··· Available data

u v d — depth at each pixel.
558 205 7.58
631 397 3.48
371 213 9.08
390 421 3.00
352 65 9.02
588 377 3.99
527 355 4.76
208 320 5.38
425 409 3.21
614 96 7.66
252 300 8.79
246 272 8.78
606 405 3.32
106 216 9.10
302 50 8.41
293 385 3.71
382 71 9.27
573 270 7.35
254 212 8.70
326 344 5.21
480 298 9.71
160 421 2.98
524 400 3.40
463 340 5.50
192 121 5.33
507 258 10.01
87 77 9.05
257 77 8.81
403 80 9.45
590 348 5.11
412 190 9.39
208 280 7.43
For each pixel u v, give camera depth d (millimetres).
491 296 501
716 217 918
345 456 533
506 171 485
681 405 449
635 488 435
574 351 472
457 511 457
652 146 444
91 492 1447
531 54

······

• [Work instruction]:
Which lines in the records above contain the string "pixel"? Copy each one.

• [Solution to this exercise]:
u v d — depth at each pixel.
For each pixel u v, give camera depth d (millimetres).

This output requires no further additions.